--- DOCUMENT PASSAGE Enclosed Below ---

Documents To Go is a good product, but unfortunately, my attitude towards DataViz has reached the point that I am about to get our corporate attorney involved.

iPhone is not available for corporate accounts. Maybe next year. For now, it is a consumer only product that must be billed to your personal credit card.

I replaced the Palm Treo with a Blackberry Curve. It beats the Palm in many ways, but not in others. to be fair, I've only had it a few weeks. It has built-in GPS navigation that is accomplished via a data connection, not internal maps like TomTom for Palm. Frankly, TomTom was far superior, though a lot more pain to install. The Blackberry OS beats Palm, as does the beautiful color screen. and the phone is lighter and more compact. the speaker phone on the Blackberry is much better than on the Treo 650.

Palm Treo with Missing Sync will connect to your desktop or laptop wirelessly via Bluetooth. Blackberry is synced via USB only, but Blackberry is doing right by Mac owners by licensing the leading 3rd party Mac software and providing it free. Password management software is included, but not promoted. I don't like the design and capability as well as Passwords Plus, and it would be vulnerable to the same loss I just suffered with Passwords Plus.

--- End of Enclosed DOCUMENT PASSAGE ---
--- RECORDED DATA Enclosed Below ---

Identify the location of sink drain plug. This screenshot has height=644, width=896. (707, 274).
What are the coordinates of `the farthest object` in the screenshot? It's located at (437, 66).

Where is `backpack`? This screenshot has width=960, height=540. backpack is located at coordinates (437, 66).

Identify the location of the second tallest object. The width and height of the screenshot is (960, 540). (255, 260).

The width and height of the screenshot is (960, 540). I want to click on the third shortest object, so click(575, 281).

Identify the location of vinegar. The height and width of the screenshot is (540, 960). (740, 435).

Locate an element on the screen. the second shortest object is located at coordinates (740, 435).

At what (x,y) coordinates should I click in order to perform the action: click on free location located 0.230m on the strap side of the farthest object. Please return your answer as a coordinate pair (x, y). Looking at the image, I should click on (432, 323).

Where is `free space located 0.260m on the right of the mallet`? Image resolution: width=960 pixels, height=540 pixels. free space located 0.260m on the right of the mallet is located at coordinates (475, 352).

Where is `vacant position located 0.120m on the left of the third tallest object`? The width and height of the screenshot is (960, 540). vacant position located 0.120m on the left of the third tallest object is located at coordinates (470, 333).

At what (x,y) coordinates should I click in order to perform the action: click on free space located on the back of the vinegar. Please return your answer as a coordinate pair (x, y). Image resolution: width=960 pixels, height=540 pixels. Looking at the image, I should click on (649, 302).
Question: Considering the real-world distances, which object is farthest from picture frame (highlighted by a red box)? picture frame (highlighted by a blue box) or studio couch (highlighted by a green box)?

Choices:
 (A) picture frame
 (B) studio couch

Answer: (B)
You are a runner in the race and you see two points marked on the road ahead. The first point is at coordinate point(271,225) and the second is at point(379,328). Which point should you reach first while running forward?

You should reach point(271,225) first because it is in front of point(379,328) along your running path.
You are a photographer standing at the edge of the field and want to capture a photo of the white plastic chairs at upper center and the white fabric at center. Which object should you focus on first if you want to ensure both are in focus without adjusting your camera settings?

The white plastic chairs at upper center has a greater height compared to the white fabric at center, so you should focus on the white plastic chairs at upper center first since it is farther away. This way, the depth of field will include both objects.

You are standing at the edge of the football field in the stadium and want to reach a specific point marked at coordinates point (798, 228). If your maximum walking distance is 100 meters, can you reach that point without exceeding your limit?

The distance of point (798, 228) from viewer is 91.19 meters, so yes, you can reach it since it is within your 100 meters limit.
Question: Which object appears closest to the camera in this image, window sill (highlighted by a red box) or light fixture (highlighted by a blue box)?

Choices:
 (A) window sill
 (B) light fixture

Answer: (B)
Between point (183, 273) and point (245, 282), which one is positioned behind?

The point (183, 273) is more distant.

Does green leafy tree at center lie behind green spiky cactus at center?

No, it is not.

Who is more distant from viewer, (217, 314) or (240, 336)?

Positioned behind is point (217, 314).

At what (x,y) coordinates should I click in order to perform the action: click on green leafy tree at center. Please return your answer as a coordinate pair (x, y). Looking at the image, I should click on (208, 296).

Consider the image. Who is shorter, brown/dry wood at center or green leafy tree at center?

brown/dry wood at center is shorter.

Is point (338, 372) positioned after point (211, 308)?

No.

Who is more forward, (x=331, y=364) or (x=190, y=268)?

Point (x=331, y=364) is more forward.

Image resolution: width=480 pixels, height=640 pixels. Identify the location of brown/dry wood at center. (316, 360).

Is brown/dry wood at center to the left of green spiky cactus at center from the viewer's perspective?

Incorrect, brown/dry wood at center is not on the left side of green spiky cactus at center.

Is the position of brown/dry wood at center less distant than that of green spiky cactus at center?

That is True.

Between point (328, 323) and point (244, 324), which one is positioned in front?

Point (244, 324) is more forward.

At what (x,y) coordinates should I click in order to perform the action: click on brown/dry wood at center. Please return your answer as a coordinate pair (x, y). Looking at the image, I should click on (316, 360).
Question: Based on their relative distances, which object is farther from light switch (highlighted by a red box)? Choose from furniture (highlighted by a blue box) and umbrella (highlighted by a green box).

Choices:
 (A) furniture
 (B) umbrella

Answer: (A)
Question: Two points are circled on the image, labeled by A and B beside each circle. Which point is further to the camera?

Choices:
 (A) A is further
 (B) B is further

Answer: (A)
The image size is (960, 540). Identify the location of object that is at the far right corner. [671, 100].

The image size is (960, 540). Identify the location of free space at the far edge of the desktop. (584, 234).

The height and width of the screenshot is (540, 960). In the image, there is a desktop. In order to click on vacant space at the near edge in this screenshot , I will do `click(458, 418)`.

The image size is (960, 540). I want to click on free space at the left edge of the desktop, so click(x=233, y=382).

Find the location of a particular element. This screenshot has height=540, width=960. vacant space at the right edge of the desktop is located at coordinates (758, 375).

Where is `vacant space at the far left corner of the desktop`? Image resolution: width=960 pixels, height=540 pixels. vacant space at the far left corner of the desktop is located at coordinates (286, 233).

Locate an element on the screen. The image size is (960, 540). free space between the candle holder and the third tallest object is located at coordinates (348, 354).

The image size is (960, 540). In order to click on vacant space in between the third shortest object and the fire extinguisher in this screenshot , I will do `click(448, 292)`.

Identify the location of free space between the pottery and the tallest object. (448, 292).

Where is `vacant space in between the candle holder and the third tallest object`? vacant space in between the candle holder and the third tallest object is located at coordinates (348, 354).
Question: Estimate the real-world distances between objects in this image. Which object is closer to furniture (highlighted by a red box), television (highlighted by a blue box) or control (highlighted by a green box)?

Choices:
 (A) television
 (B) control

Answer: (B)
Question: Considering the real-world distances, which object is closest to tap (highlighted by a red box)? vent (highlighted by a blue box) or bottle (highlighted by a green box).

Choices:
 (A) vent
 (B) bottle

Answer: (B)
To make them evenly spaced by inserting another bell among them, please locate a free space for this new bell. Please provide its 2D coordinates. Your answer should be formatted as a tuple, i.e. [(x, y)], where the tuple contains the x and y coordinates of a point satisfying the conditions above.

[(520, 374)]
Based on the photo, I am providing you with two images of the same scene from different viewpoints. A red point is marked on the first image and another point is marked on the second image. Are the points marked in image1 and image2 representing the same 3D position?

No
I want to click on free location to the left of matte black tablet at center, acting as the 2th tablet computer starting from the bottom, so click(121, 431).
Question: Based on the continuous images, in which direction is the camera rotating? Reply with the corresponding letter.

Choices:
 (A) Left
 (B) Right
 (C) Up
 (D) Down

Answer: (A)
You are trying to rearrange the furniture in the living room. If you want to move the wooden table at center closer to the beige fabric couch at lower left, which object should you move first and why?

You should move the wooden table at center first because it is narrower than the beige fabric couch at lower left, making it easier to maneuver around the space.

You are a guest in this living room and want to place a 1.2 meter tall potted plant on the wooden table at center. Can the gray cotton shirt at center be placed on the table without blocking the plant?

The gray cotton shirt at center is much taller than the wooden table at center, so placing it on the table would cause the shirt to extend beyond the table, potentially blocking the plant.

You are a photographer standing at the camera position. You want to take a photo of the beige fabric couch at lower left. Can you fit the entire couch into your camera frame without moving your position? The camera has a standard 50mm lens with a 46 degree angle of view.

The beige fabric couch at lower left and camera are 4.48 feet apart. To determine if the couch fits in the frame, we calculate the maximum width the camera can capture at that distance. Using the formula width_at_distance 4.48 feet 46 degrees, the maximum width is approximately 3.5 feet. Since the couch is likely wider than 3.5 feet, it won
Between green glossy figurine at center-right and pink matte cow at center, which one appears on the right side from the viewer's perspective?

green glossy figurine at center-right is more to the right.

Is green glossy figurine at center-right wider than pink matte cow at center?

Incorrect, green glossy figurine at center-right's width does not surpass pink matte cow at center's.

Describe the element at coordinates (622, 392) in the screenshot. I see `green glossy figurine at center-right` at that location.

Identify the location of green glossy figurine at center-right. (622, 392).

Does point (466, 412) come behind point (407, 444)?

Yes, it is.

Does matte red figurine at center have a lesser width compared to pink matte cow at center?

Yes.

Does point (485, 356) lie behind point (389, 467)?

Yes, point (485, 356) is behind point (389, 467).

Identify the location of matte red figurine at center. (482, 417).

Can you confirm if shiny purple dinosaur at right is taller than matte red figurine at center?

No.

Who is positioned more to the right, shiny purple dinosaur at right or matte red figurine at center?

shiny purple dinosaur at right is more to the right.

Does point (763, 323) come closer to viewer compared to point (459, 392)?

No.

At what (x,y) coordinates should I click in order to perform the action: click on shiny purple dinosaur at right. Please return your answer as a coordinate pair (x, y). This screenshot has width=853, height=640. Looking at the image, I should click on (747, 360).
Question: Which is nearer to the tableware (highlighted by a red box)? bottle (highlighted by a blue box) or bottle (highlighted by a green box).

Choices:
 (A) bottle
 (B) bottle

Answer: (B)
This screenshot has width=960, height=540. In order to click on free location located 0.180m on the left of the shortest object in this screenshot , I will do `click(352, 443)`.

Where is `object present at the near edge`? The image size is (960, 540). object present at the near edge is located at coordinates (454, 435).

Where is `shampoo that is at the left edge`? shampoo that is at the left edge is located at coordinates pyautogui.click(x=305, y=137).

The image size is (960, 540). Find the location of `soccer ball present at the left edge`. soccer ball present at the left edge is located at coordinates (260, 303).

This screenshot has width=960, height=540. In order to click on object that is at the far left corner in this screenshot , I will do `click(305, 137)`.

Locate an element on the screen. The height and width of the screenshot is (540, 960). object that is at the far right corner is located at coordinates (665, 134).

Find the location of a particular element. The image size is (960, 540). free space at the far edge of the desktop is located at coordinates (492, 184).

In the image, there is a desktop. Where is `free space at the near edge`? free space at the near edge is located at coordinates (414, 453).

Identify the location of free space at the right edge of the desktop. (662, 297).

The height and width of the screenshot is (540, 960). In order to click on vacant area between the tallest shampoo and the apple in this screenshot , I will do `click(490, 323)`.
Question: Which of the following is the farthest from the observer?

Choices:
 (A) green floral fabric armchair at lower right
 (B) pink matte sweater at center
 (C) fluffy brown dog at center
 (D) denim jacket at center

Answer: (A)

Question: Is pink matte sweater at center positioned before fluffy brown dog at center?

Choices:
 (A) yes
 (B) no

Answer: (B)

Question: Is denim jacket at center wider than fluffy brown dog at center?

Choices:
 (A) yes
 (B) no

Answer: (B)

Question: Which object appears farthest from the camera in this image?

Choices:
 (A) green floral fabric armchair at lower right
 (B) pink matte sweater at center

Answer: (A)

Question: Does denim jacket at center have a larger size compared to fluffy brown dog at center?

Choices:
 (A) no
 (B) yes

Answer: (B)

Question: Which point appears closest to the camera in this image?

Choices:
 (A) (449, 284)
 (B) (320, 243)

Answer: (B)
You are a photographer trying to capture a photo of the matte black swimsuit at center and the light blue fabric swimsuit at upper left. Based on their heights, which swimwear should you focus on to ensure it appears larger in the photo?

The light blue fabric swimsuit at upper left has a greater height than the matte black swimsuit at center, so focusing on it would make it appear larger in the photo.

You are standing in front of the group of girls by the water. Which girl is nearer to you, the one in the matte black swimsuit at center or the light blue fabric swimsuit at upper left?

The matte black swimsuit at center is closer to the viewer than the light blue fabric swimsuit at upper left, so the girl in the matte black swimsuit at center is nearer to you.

--- End of Enclosed RECORDED DATA ---

[REQUIRED ACTION]: Please answer from the smartphone passage above: how is the Blackberry synced with a computer?

[ANSWER TO THIS PROBLEM]: Via USB only.